In the last few years, git has gained a lot of popularity in open source projects, howether, newcommers, and even seasoned contributors, often seems to struggle with its interface.
There is a simple reason to that, git has beautiful internals, but you don’t care about that, you want to use it, the issue is that its interface only make (some) sense (it’s not completly consistent) in the light of its beautiful internal model.
On top of that, the initial git documentation was, to say the least, indigest, technically correct, but not really helpful, again, because it explained how things worked, not how to use them.
Howether, a good number of resources have poped up while git was gaining popularity, here is my shortlist of favorite resource, in order of complexity, to get you accustomed with it.
git - the simple guide (i usually find this one by googling “git no deep shit”, easy to remember), this colorful guide can be read in 5-10 minutes, and will get you started, sure, it glosses over details, but it’s a good startpoint, and the format makes it easy to read.

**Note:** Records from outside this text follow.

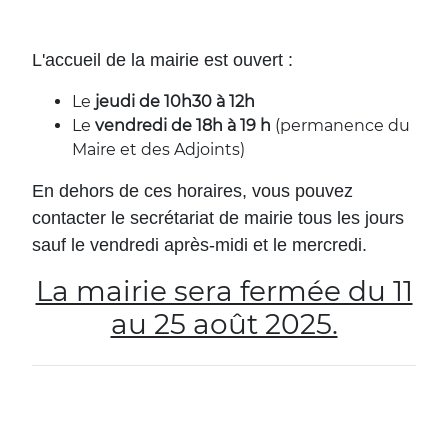
L'accueil de la mairie est ouvert :
Le
jeudi de 10h30 à 12h
Le
vendredi de 18h à 19 h
(permanence du
Maire et des Adjoints)
En dehors de ces horaires, vous pouvez
contacter le secrétariat de mairie tous les jours
sauf le vendredi après-midi et le mercredi.
La mairie sera fermée du 11
au 25 août 2025.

git for 4 and up This video will show you how git works with toys and manual construction of commit trees (the famous DAG) it’s a great way to understand the model, and behavior of git, you’ll see it’s, in fact pretty simple.
think-like-a-git This one will use, and really deserve, one or two hours of your time, it’s not the best start point, but it will make things a lot clearer if you have been using git for some time and still feel uneasy when less-common situations, it’ll make clearer to you that, really, nothing is ever an unrecoverable mistake with git.

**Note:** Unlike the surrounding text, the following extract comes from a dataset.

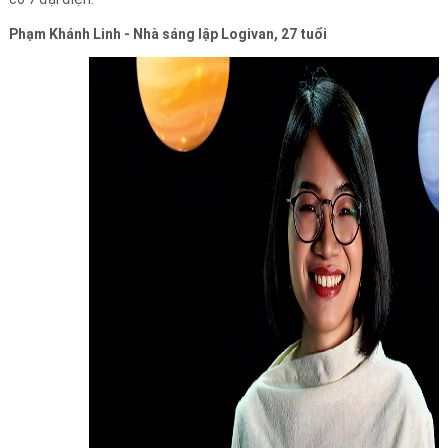
Phạm Khánh Linh - Nhà sáng lập Logivan, 27 tuổi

Pro Git Ok, this one is now more or less the official documentation, and i rarely go for it, but when you want a definite answer, or face a complex situation, it’s a really, really, complete resource, and it’s translated in a lot of languages, like even human languages, isn’t that great?
On top of that, i’ll add a few of my own tips:
Look for the “-p” flag in commands, you can use it on add/commit/reset/stash and others, its exact behavior of course depend of the situation, but the general idea is that when you want to see/review each part of the change, it’s what you want. I basically never use “git add” without “-p”, this way i see exactly what i’m about to commit.
this one will show you where you’ve been, regarding commit ids, recently, if you are lost after a rebase/reset/checkout, and just want to go back, it can save you a lot of trouble.
If you do something often, or if you don’t do it often enough to remember the right options, do an alias for it, here are a few of my most useful ones.
st = status --short ci = commit co = checkout br = branch ll = log --graph --pretty=format:\"%C(yellow)%h %C(blue)%ci%C(green) %an %C(red)%d %Creset%s\" lla = log --graph --pretty=format:\"%C(yellow)%h %C(blue)%ci%C(green) %an %C(red)%d %Creset%s\" --all nopushed = log --branches --not --remotes --simplify-by-decoration --decorate --oneline nomerged = branch -a --no-merged latest = for-each-ref --sort=-committerdate --format='%(committerdate:short) %(refname:short) [%(committername)]' rc = rebase --continue
creating an alias is easy
git config --global alias.aliasname "some git command"
or you can just edit ~/.gitconfig
Learn the difference! It can save your life^Wfile. ;) You should be comfortable with both pretty soon, they are very useful.
And ask questions, either to your local git guru, or on the ‘net, learn how they think about git, it’s not magical, it’s just a way to think, you just need to get the hang of it :).